(Dataset records):
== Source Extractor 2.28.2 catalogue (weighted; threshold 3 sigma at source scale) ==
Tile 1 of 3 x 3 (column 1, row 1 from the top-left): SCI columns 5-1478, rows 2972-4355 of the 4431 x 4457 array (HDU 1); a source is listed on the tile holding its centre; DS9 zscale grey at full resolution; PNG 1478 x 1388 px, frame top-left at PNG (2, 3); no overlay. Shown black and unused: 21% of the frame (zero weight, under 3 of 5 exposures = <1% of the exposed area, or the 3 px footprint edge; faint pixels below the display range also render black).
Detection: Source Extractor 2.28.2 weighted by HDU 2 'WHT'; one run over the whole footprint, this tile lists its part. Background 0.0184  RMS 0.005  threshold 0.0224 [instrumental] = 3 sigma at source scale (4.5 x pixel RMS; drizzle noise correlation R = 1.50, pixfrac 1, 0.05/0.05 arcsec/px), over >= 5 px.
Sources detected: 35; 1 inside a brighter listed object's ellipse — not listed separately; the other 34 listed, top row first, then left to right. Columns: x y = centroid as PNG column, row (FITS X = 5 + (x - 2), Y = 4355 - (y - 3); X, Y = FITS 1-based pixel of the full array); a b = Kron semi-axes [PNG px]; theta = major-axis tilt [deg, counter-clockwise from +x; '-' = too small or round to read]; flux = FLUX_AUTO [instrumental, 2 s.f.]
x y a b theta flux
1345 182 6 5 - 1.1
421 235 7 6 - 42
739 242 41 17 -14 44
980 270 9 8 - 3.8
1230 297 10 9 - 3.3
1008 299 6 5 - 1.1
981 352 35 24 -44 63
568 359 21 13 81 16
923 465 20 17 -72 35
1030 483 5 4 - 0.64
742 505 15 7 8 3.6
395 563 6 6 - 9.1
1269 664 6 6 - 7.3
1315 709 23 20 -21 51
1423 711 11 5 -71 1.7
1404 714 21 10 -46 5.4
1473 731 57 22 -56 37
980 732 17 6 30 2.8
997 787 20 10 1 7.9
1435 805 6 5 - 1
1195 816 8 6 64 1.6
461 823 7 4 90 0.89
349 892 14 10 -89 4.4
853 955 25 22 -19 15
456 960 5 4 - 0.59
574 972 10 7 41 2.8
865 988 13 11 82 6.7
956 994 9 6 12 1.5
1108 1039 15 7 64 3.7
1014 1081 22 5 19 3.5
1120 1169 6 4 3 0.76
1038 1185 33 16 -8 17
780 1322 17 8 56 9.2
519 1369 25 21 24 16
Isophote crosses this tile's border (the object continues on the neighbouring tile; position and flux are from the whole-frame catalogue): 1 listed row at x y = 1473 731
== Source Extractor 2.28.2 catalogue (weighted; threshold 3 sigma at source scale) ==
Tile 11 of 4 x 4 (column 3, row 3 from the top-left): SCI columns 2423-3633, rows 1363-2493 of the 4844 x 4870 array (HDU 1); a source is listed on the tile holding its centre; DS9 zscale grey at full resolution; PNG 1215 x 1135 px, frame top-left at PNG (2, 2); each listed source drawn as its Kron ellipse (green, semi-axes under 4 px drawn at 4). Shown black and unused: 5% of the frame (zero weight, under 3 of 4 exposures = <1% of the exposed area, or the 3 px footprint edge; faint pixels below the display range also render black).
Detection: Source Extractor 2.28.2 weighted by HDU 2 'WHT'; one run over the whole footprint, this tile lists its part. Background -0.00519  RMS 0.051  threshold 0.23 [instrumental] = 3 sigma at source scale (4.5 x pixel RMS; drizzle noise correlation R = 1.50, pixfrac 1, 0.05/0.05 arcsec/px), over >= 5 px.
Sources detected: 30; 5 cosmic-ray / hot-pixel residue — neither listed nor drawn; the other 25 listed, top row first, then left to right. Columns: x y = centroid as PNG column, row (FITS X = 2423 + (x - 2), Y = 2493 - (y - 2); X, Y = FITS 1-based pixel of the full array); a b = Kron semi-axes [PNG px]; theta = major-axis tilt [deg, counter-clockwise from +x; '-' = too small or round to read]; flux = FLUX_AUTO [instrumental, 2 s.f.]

(Task statement): Print all of the rows above verbatim, with no alterations of any kind.

(Answer to this exercise):
== Source Extractor 2.28.2 catalogue (weighted; threshold 3 sigma at source scale) ==
Tile 1 of 3 x 3 (column 1, row 1 from the top-left): SCI columns 5-1478, rows 2972-4355 of the 4431 x 4457 array (HDU 1); a source is listed on the tile holding its centre; DS9 zscale grey at full resolution; PNG 1478 x 1388 px, frame top-left at PNG (2, 3); no overlay. Shown black and unused: 21% of the frame (zero weight, under 3 of 5 exposures = <1% of the exposed area, or the 3 px footprint edge; faint pixels below the display range also render black).
Detection: Source Extractor 2.28.2 weighted by HDU 2 'WHT'; one run over the whole footprint, this tile lists its part. Background 0.0184  RMS 0.005  threshold 0.0224 [instrumental] = 3 sigma at source scale (4.5 x pixel RMS; drizzle noise correlation R = 1.50, pixfrac 1, 0.05/0.05 arcsec/px), over >= 5 px.
Sources detected: 35; 1 inside a brighter listed object's ellipse — not listed separately; the other 34 listed, top row first, then left to right. Columns: x y = centroid as PNG column, row (FITS X = 5 + (x - 2), Y = 4355 - (y - 3); X, Y = FITS 1-based pixel of the full array); a b = Kron semi-axes [PNG px]; theta = major-axis tilt [deg, counter-clockwise from +x; '-' = too small or round to read]; flux = FLUX_AUTO [instrumental, 2 s.f.]
x y a b theta flux
1345 182 6 5 - 1.1
421 235 7 6 - 42
739 242 41 17 -14 44
980 270 9 8 - 3.8
1230 297 10 9 - 3.3
1008 299 6 5 - 1.1
981 352 35 24 -44 63
568 359 21 13 81 16
923 465 20 17 -72 35
1030 483 5 4 - 0.64
742 505 15 7 8 3.6
395 563 6 6 - 9.1
1269 664 6 6 - 7.3
1315 709 23 20 -21 51
1423 711 11 5 -71 1.7
1404 714 21 10 -46 5.4
1473 731 57 22 -56 37
980 732 17 6 30 2.8
997 787 20 10 1 7.9
1435 805 6 5 - 1
1195 816 8 6 64 1.6
461 823 7 4 90 0.89
349 892 14 10 -89 4.4
853 955 25 22 -19 15
456 960 5 4 - 0.59
574 972 10 7 41 2.8
865 988 13 11 82 6.7
956 994 9 6 12 1.5
1108 1039 15 7 64 3.7
1014 1081 22 5 19 3.5
1120 1169 6 4 3 0.76
1038 1185 33 16 -8 17
780 1322 17 8 56 9.2
519 1369 25 21 24 16
Isophote crosses this tile's border (the object continues on the neighbouring tile; position and flux are from the whole-frame catalogue): 1 listed row at x y = 1473 731
== Source Extractor 2.28.2 catalogue (weighted; threshold 3 sigma at source scale) ==
Tile 11 of 4 x 4 (column 3, row 3 from the top-left): SCI columns 2423-3633, rows 1363-2493 of the 4844 x 4870 array (HDU 1); a source is listed on the tile holding its centre; DS9 zscale grey at full resolution; PNG 1215 x 1135 px, frame top-left at PNG (2, 2); each listed source drawn as its Kron ellipse (green, semi-axes under 4 px drawn at 4). Shown black and unused: 5% of the frame (zero weight, under 3 of 4 exposures = <1% of the exposed area, or the 3 px footprint edge; faint pixels below the display range also render black).
Detection: Source Extractor 2.28.2 weighted by HDU 2 'WHT'; one run over the whole footprint, this tile lists its part. Background -0.00519  RMS 0.051  threshold 0.23 [instrumental] = 3 sigma at source scale (4.5 x pixel RMS; drizzle noise correlation R = 1.50, pixfrac 1, 0.05/0.05 arcsec/px), over >= 5 px.
Sources detected: 30; 5 cosmic-ray / hot-pixel residue — neither listed nor drawn; the other 25 listed, top row first, then left to right. Columns: x y = centroid as PNG column, row (FITS X = 2423 + (x - 2), Y = 2493 - (y - 2); X, Y = FITS 1-based pixel of the full array); a b = Kron semi-axes [PNG px]; theta = major-axis tilt [deg, counter-clockwise from +x; '-' = too small or round to read]; flux = FLUX_AUTO [instrumental, 2 s.f.]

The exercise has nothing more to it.